Consumer advocate and four-time presidential candidate Ralph Nader, a trailblazer to many on the American political left, said he’s not particularly upset by crackdowns on Occupy encampments — and he doesn’t think the occupiers are too disappointed either.
“I think it would have been done anyways,” he told The Daily Caller in an interview Monday, “because there were a lot of health problems, and they became magnets for poor people and homeless people concentrating in those areas, and the Occupy people just didn’t have the capacity to handle that.”
“In fact,” Nader explained, “some of the authorities urged homeless people to go down to the encampments and get a meal, or even stay there. So it was about time anyway, the winter is coming and I don’t think they were all that upset with having to find another locale — whether another building or something like upper New York, where Trinity Church has its own square, and if they say okay then the Occupy people can stay there for the duration.”
In a Nov. 23 column, Nader called on governmental institutions to “let them in[to]” the political process. He told TheDC he sees no irony in local Democratic Party officials claiming to support policy objectives of the protesters while also ordering that encampments be dismantled by law enforcement officers.

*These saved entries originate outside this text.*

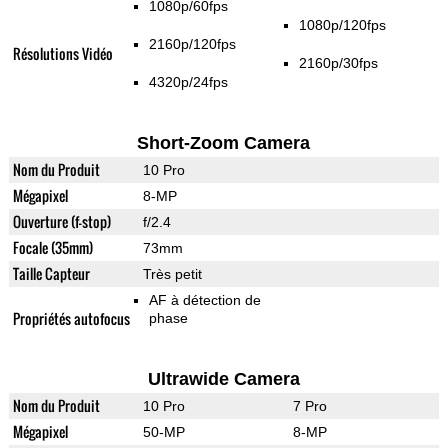
1080p/60fps
1080p/120fps
2160p/120fps
Résolutions Vidéo
2160p/30fps
4320p/24fps
Short-Zoom Camera
Nom du Produit
10 Pro
Mégapixel
8-MP
Ouverture (f-stop)
f/2.4
Focale (35mm)
73mm
Taille Capteur
Très petit
AF à détection de
Propriétés autofocus
phase
Ultrawide Camera
Nom du Produit
10 Pro
7 Pro
Mégapixel
50-MP
8-MP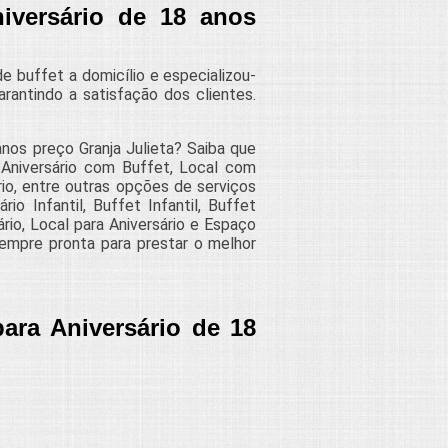
iversário de 18 anos
 buffet a domicílio e especializou-
rantindo a satisfação dos clientes.
anos preço Granja Julieta? Saiba que
a Aniversário com Buffet, Local com
rio, entre outras opções de serviços
o Infantil, Buffet Infantil, Buffet
rio, Local para Aniversário e Espaço
empre pronta para prestar o melhor
ara Aniversário de 18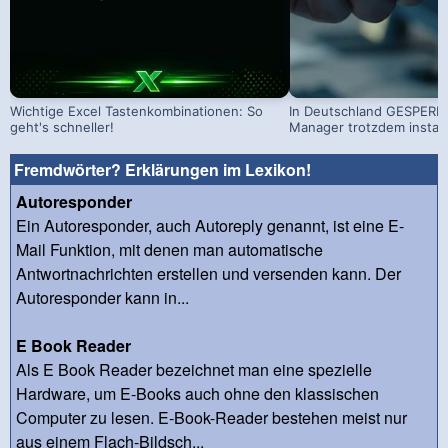
Wichtige Excel Tastenkombinationen: So
In Deutschland GESPERRT
geht's schneller!
Manager trotzdem install
Fremdwörter? Erklärungen im Lexikon!
Autoresponder
Ein Autoresponder, auch Autoreply genannt, ist eine E-
Mail Funktion, mit denen man automatische
Antwortnachrichten erstellen und versenden kann. Der
Autoresponder kann in...
E Book Reader
Als E Book Reader bezeichnet man eine spezielle
Hardware, um E-Books auch ohne den klassischen
Computer zu lesen. E-Book-Reader bestehen meist nur
aus einem Flach-Bildsch...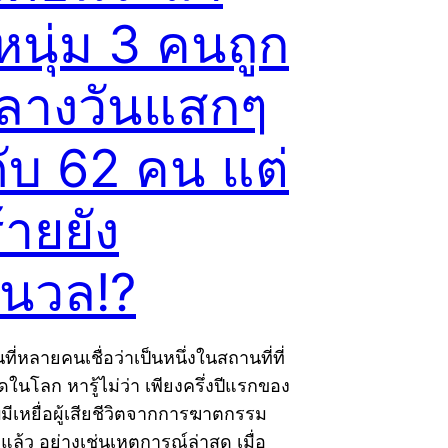
หนุ่ม 3 คนถูก
กลางวันแสกๆ
้ดับ 62 คน แต่
้ายยัง
นวล!?
ี่หลายคนเชื่อว่าเป็นหนึ่งในสถานที่ที่
ุดในโลก หารู้ไม่ว่า เพียงครึ่งปีแรกของ
บมีเหยื่อผู้เสียชีวิตจากการฆาตกรรม
ล้ว อย่างเช่นเหตุการณ์ล่าสุด เมื่อ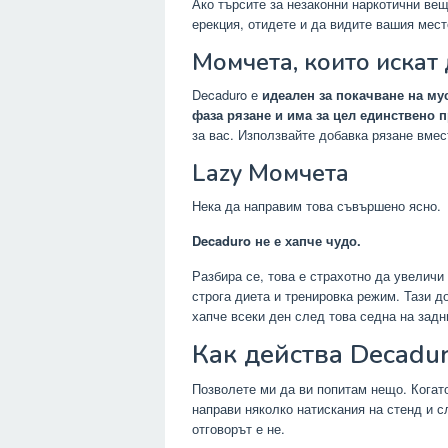
Ако търсите за незаконни наркотични вещ
ерекция, отидете и да видите вашия мес
Момчета, които искат
Decaduro е
идеален за покачване на му
фаза рязане и има за цел единствено 
за вас. Използвайте добавка рязане вмес
Lazy Момчета
Нека да направим това съвършено ясно.
Decaduro не е хапче чудо.
Разбира се, това е страхотно да увеличи
строга диета и тренировка режим. Тази д
хапче всеки ден след това седна на задн
Как действа Decadu
Позволете ми да ви попитам нещо. Когат
направи няколко натискания на стенд и с
отговорът е не.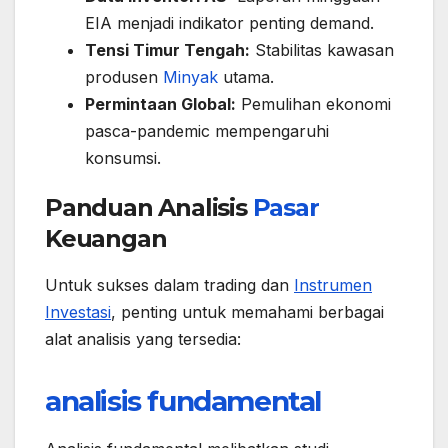
EIA menjadi indikator penting demand.
Tensi Timur Tengah:
Stabilitas kawasan
produsen
Minyak
utama.
Permintaan Global:
Pemulihan ekonomi
pasca-pandemic mempengaruhi
konsumsi.
Panduan Analisis
Pasar
Keuangan
Untuk sukses dalam trading dan
Instrumen
Investasi
, penting untuk memahami berbagai
alat analisis yang tersedia:
analisis fundamental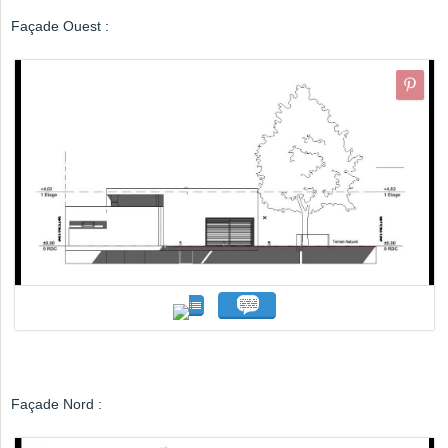
Façade Ouest :
Façade Nord :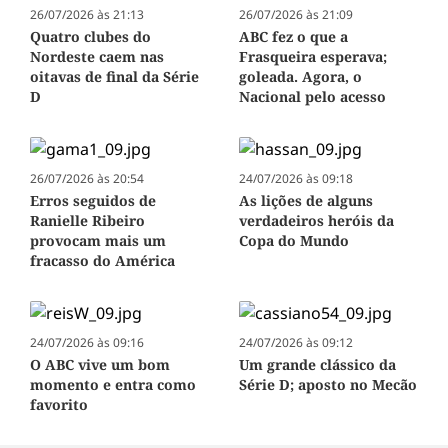
26/07/2026 às 21:13
26/07/2026 às 21:09
Quatro clubes do
ABC fez o que a
Nordeste caem nas
Frasqueira esperava;
oitavas de final da Série
goleada. Agora, o
D
Nacional pelo acesso
26/07/2026 às 20:54
24/07/2026 às 09:18
Erros seguidos de
As lições de alguns
Ranielle Ribeiro
verdadeiros heróis da
provocam mais um
Copa do Mundo
fracasso do América
24/07/2026 às 09:16
24/07/2026 às 09:12
O ABC vive um bom
Um grande clássico da
momento e entra como
Série D; aposto no Mecão
favorito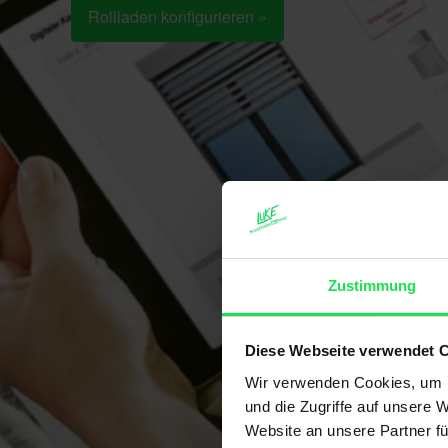
Rollladen konfigurieren »
Zustimmung
Diese Webseite verwendet 
Wir verwenden Cookies, um I
und die Zugriffe auf unsere 
Website an unsere Partner fü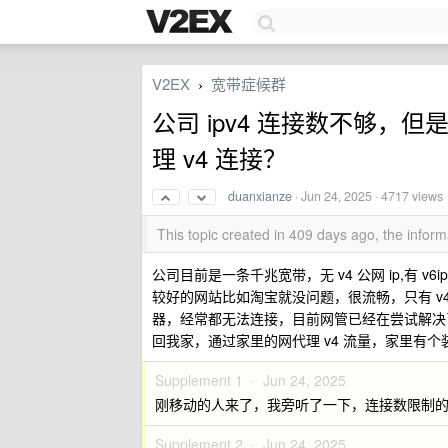
V2EX
宽带症候群
›
公司 ipv4 连接数不够，但是
理 v4 连接？
duanxianze
·
Jun 24, 2025
· 4717 views
This topic created in 409 days ago, the info
公司目前是一条千兆宽带，无 v4 公网 ip,有 v6
较好的网站比如淘宝就没问题，很流畅，只有 v4
器，经常都无法连接，目前网管已经在尝试解决了
回我家，通过家里的网代理 v4 流量，家里有个装
Supplement 1 ·
Jun 24, 2025
刚移动的人来了，我旁听了一下，连接数限制的才
Supplement 2 ·
Jun 24, 2025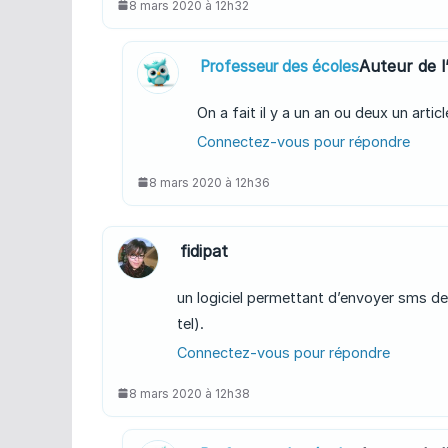
8 mars 2020 à 12h32
Auteur de l’
Professeur des écoles
On a fait il y a un an ou deux un artic
Connectez-vous pour répondre
8 mars 2020 à 12h36
fidipat
un logiciel permettant d’envoyer sms dep
tel).
Connectez-vous pour répondre
8 mars 2020 à 12h38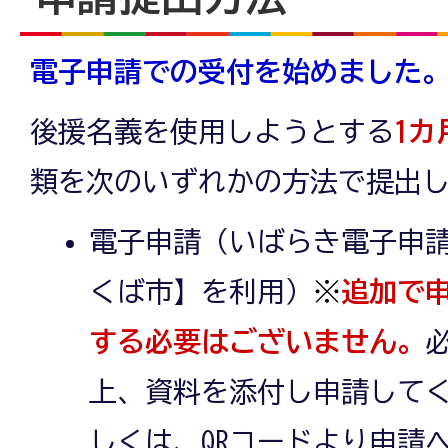
電子申請での受付を始めました
後援名義を使用しようとする
1カ
類を次のいずれかの方法で提出
電子申請（いばらき電子申
くば市】を利用）
※
追加で
する必要はございません。
上、資料を添付し申請してく
しくは、QRコードより申請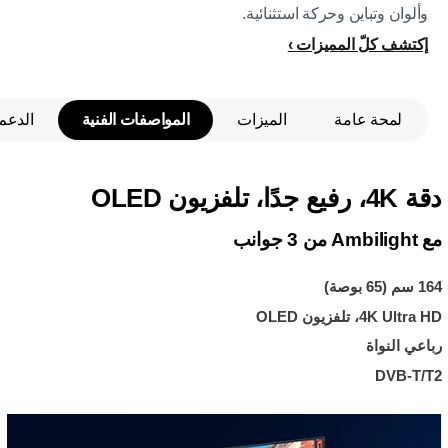
وألوان وتباين وحركة استثنائية.
إكتشف كلّ المميزات
لمحة عامة
الميزات
المواصفات الفنية
الدعم
دقة 4K، رفيع جدًا، تلفزيون OLED
مع Ambilight‏ من 3 جوانب
164 سم (65 بوصة)
4K Ultra HD، تلفزيون OLED
رباعي النواة
DVB-T/T2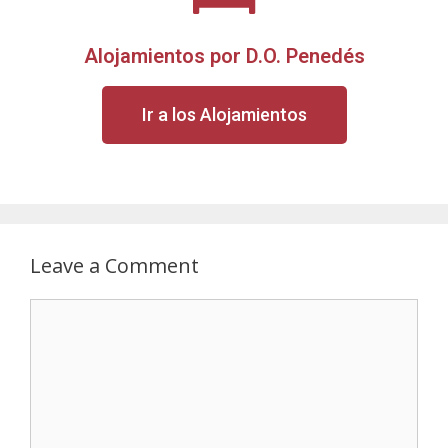
Alojamientos por D.O. Penedés
Ir a los Alojamientos
Leave a Comment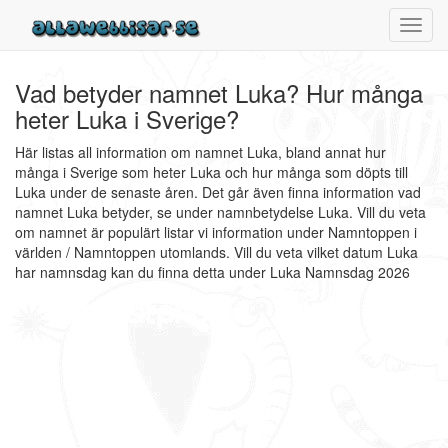
Toggl
navig
Vad betyder namnet Luka? Hur många
heter Luka i Sverige?
Här listas all information om namnet Luka, bland annat hur
många i Sverige som heter Luka och hur många som döpts till
Luka under de senaste åren. Det går även finna information vad
namnet Luka betyder, se under namnbetydelse Luka. Vill du veta
om namnet är populärt listar vi information under Namntoppen i
världen / Namntoppen utomlands. Vill du veta vilket datum Luka
har namnsdag kan du finna detta under Luka Namnsdag 2026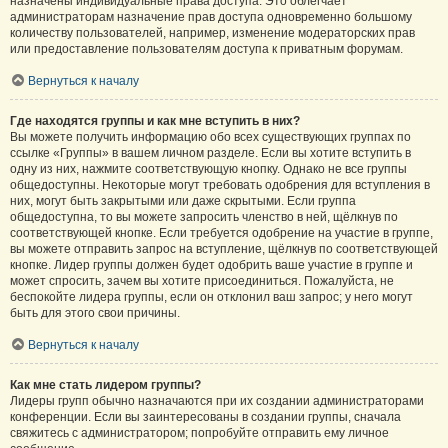
назначены индивидуальные права доступа. Это облегчает
администраторам назначение прав доступа одновременно большому
количеству пользователей, например, изменение модераторских прав
или предоставление пользователям доступа к приватным форумам.
Вернуться к началу
Где находятся группы и как мне вступить в них?
Вы можете получить информацию обо всех существующих группах по
ссылке «Группы» в вашем личном разделе. Если вы хотите вступить в
одну из них, нажмите соответствующую кнопку. Однако не все группы
общедоступны. Некоторые могут требовать одобрения для вступления в
них, могут быть закрытыми или даже скрытыми. Если группа
общедоступна, то вы можете запросить членство в ней, щёлкнув по
соответствующей кнопке. Если требуется одобрение на участие в группе,
вы можете отправить запрос на вступление, щёлкнув по соответствующей
кнопке. Лидер группы должен будет одобрить ваше участие в группе и
может спросить, зачем вы хотите присоединиться. Пожалуйста, не
беспокойте лидера группы, если он отклонил ваш запрос; у него могут
быть для этого свои причины.
Вернуться к началу
Как мне стать лидером группы?
Лидеры групп обычно назначаются при их создании администраторами
конференции. Если вы заинтересованы в создании группы, сначала
свяжитесь с администратором; попробуйте отправить ему личное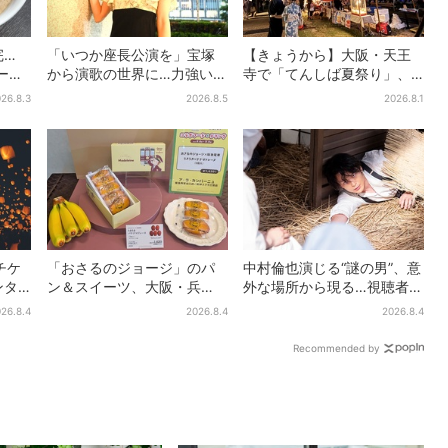
完…
「いつか座長公演を」宝塚
【きょうから】大阪・天王
ラーメ
から演歌の世界に…力強いコ
寺で「てんしば夏祭り」、
阪上
ブシで聴かせる有沙瞳の目
縁日や盆踊り…涼しいスプラ
26.8.3
2026.8.5
2026.8.1
と話
指す道とは
ッシュタイムも！2日間だけ
チケ
「おさるのジョージ」のパ
中村倫也演じる“謎の男”、意
ンタ
ン＆スイーツ、大阪・兵
外な場所から現る…視聴者歓
0の光
庫・京都限定で【きょうか
喜「こんな登場シーンと
26.8.4
2026.8.4
2026.8.4
日も
ら】発売スタート
は」
Recommended by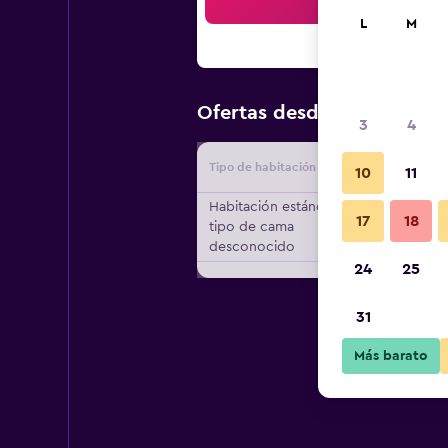
Bus
L
M
$254
Ofertas desde
/
Oferta m
3
4
Tipo de habitación
Proveedo
10
11
Habitación estándar,
17
18
tipo de cama
desconocido
24
25
31
Más barato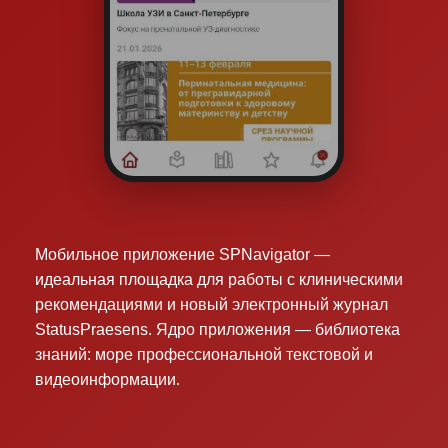
Мобильное приложение SPNavigator —
идеальная площадка для работы с клиническими
рекомендациями и новый электронный журнал
StatusPraesens. Ядро приложения — библиотека
знаний: море профессиональной текстовой и
видеоинформации.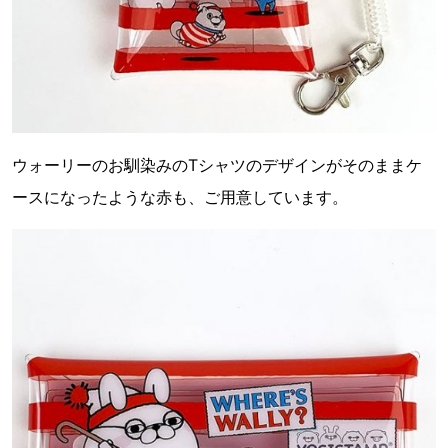
ウォーリーのお馴染みのTシャツのデザインがそのままケ
ースになったような赤も、ご用意しています。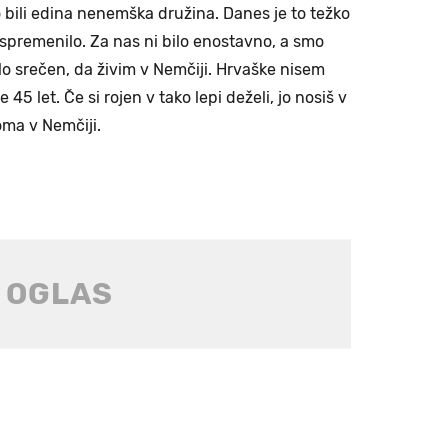
mo bili edina nenemška družina. Danes je to težko
o spremenilo. Za nas ni bilo enostavno, a smo
lo srečen, da živim v Nemčiji. Hrvaške nisem
45 let. Če si rojen v tako lepi deželi, jo nosiš v
oma v Nemčiji.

Electoral politics probably isn’t the movement’s best option at this point, Nader said, describing Congress as a far more preferable target for public outrage.
“I think right now it’s best channeled by having one day called ‘surround Congress’ and surround every congressional office back home — all 535 at the same time — and start putting the heat on Congress,” he recommended. “That’s their principal entry point right now: Congress. That’s where they can begin turning the climate of plutocracy into more respect for democratic processes and policies.”
Although he generally refrains from supporting Democratic politicians, Nader suggested his ideological compatriots support the congressional candidacy of Norman Solomon to represent California’s 2nd Congressional District.
Nader also called congressional Republicans “juvenile delinquents” for blocking the nomination of Richard Cordray to lead the Consumer Financial Protection Bureau.
“Without a confirmed director, [the bureau] cannot operate in areas such as payday loans — the new areas that are not under old legal jurisdictions. Some of the real rapacious practices that are inflicted on the poor, until they get a confirmed director they can’t really [address] very well,” he said.
Asked for his evaluation of Republican demands for three structural changes to the bureau, Nader expressed incredulity. “Look, Congress passed that law. What are they going to do, every time a clique in Congress doesn’t like what the majority passed, they’re going to hold up the nominees? What kind of recklessness is that?” he asked.
“That’s like saying … we don’t like some judicial decision, therefore we’re going to block interminably nominees to the judiciary? They’re behaving like juvenile delinquents, only they’re adults,” Nader exclaimed.